His expression softens. “Why do you love me, Hannah?”
“Because of the way you love me.”
“That’s not an answer.”
I run my thumbs along the rough stubble of his jaw. “You opened your heart to me, Cage. You let me inside. I love you because you love me more than you love yourself, and it shows in everything you do. Even if you can’t forgive me for keeping things from you. You will always own my heart.”
“I forgave you the minute you stepped into that hotel room, Hannah. I don’t want to live a life without you in it. I’m so grateful for you.”
He wraps his hand around the back of my head, guiding my face to rest on his chest. He holds me, his fingers brushing through my hair, his lips pressed against my temple. “Thank you, Hannah. For everything.”
There is no answer. I’m here for this man, no matter what he needs. I delivered the answers he was looking for, breaking down the walls of his prison, and finally freeing him.

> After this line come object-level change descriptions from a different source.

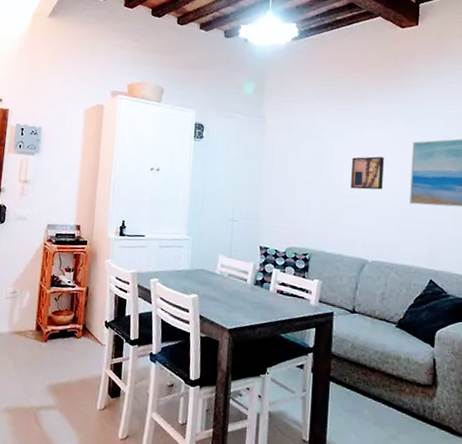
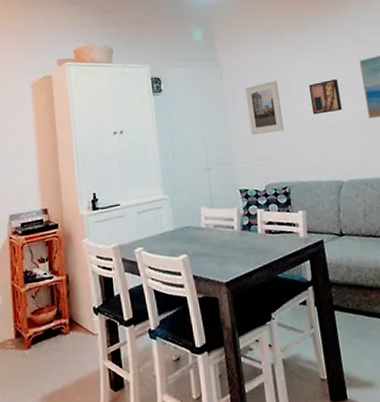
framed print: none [282,146,320,199] -> present [245,80,284,136]

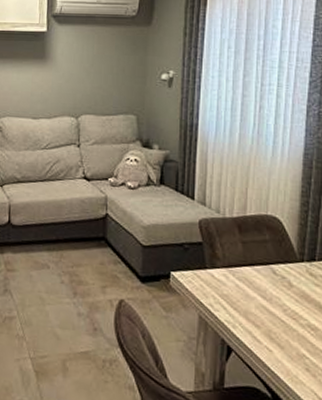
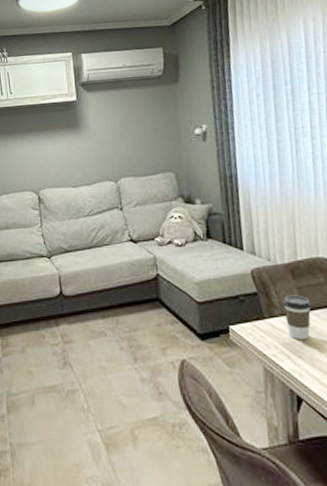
coffee cup: none [227,248,253,293] -> present [283,295,311,339]

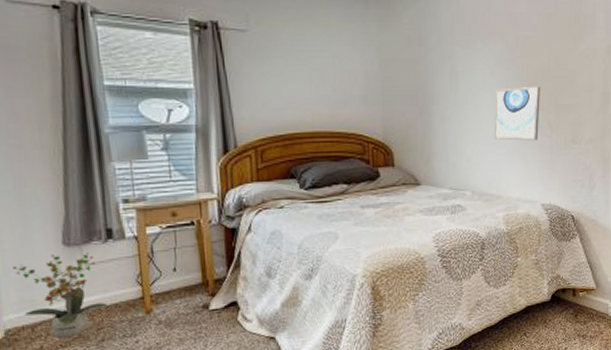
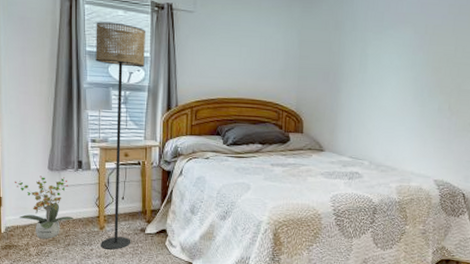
floor lamp: none [115,47,191,338] -> present [96,22,146,250]
wall art: present [494,86,540,141] -> none [395,71,444,121]

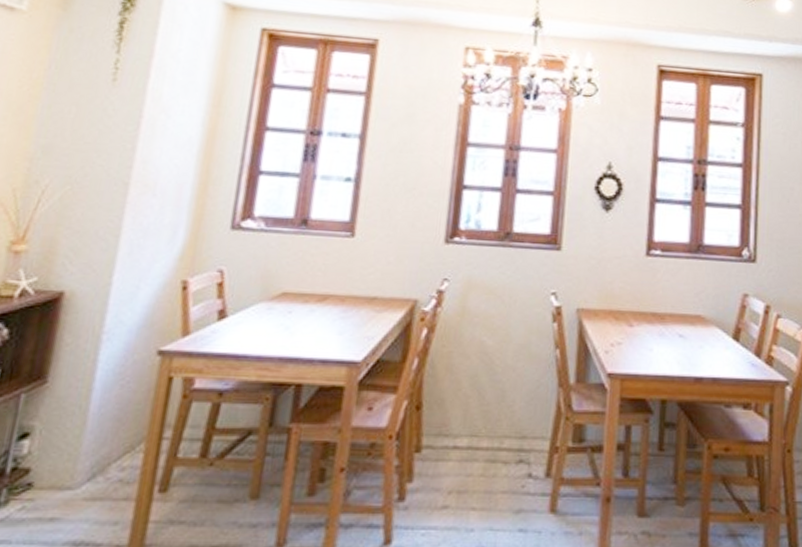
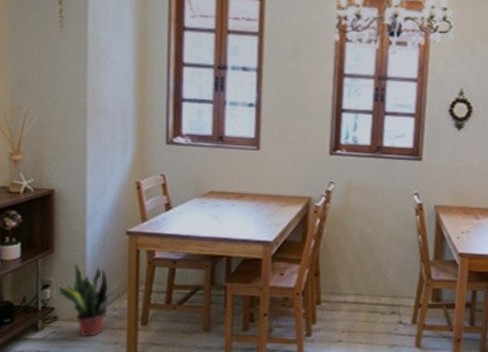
potted plant: none [42,398,143,514] -> present [58,263,123,337]

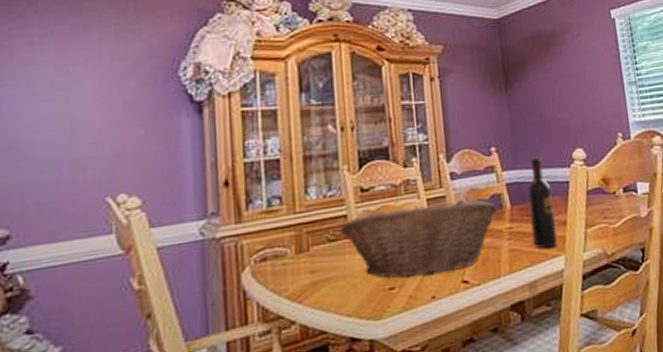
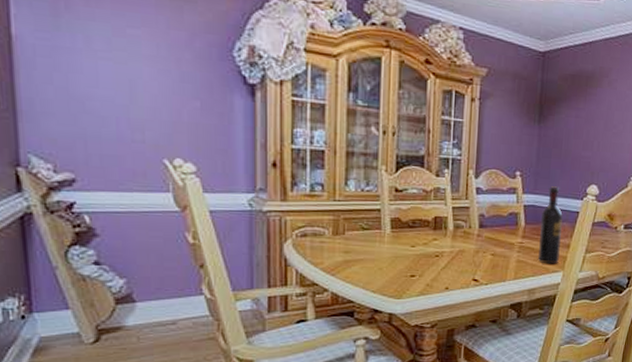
fruit basket: present [340,199,497,278] -> none [373,211,512,270]

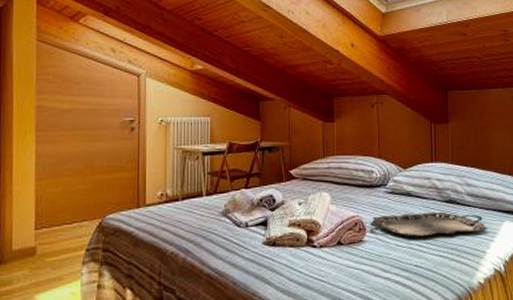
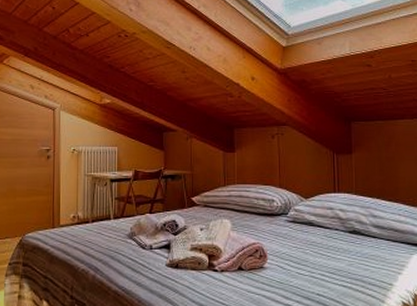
serving tray: present [370,211,488,237] -> none [271,242,396,266]

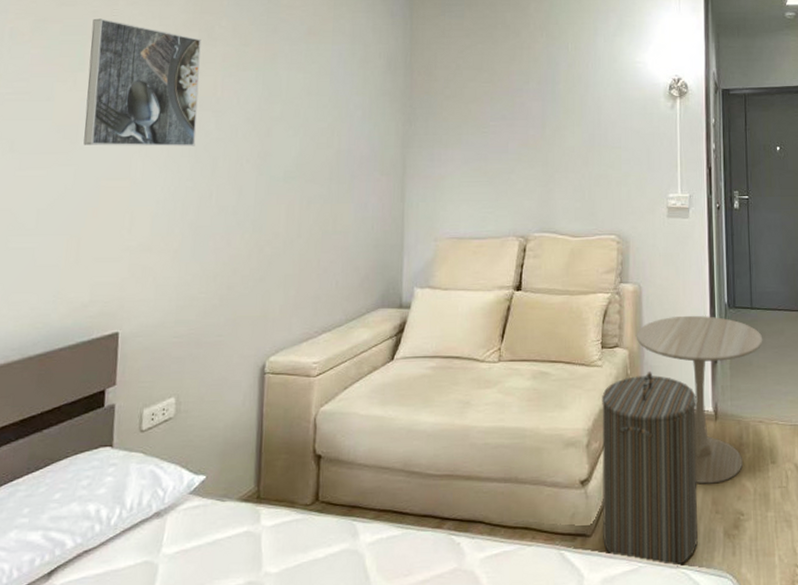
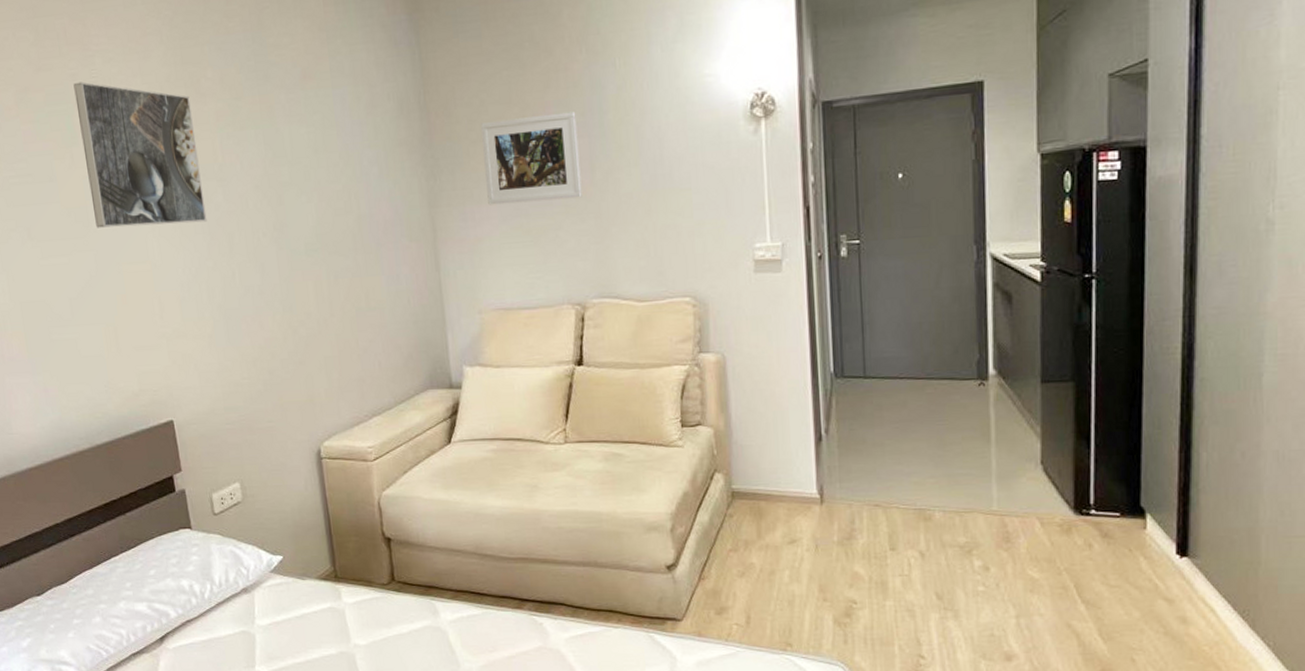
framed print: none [454,80,534,149] -> present [481,111,583,205]
laundry hamper: present [602,371,698,567] -> none [685,450,803,653]
side table: present [637,315,763,484] -> none [722,387,880,571]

The month after I landed Reggie in the hospital with multiple broken bones and contusions, he was arrested for the murder of Lily Harold. His prints matched the one found on the bloodied rock. I was finally exonerated. Lily’s parents have not come forward or made a public appearance since the new events in the death of their daughter, but with Hannah’s help, I am finally learning to let go and move forward with my life. My father has canceled his bid for the presidency in the wake of the media fallout. I haven’t spoken to him since the night at the cabin, and I won’t ever speak to him again. My mother reached out to me last week and requested a meeting. I was hesitant, but Hannah encouraged me to accept her offer. If I want to put everything in the past, it’s the last loose end that needs tying.
Madeline’s condo is furnished well. Pictures line the walls, the important events of my life scattered everywhere.
“Here, this should warm you up.” Madeline hands me a mug of coffee, and I’m surprised to see my face on the side of the white ceramic.
“You didn’t miss anything. You were always there.”
“Not always,” she says, “but I tried.”
“Dad was a crappy father. You left me alone with a heartless fool.” I know in his strange way, he loved me. But it wasn’t enough. You can’t love someone if you’re saturating their life with so many lies.